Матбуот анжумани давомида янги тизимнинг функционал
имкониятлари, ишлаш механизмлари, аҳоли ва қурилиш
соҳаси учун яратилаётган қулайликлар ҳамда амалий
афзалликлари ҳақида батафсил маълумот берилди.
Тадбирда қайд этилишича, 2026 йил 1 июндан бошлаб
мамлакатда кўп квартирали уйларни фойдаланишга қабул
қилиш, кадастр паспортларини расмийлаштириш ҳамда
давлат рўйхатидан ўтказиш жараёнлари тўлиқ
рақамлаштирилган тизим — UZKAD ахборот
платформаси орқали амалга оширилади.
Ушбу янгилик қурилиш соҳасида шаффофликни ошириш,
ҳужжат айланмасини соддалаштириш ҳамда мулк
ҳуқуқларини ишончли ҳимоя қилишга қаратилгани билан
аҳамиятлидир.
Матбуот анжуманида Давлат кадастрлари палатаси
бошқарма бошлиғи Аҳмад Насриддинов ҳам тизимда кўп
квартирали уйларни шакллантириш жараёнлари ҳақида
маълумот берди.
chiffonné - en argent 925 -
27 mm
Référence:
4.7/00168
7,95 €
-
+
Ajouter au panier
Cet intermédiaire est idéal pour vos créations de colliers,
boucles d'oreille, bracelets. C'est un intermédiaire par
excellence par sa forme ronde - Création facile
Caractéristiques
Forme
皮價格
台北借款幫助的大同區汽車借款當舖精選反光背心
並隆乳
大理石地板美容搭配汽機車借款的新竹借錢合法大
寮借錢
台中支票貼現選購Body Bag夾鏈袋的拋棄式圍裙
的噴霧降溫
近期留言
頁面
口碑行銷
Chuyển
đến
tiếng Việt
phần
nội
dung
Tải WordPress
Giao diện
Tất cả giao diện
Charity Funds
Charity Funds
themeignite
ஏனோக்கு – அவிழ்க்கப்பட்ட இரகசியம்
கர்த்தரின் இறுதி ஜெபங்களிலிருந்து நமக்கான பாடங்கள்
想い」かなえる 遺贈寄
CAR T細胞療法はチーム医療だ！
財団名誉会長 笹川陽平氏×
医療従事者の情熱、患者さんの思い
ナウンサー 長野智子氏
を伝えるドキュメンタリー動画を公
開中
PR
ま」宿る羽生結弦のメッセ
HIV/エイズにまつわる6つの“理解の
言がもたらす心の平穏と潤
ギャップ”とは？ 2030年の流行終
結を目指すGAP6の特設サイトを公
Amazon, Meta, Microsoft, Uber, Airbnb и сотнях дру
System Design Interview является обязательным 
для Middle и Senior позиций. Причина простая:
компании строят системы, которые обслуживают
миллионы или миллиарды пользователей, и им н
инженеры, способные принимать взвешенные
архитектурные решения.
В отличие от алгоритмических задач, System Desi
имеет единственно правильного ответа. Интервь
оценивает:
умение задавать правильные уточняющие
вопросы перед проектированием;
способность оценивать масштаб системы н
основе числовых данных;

**Your instructions**
Lines with "системы": return each one from the data above.

**Task solution**
компании строят системы, которые обслуживают
способность оценивать масштаб системы н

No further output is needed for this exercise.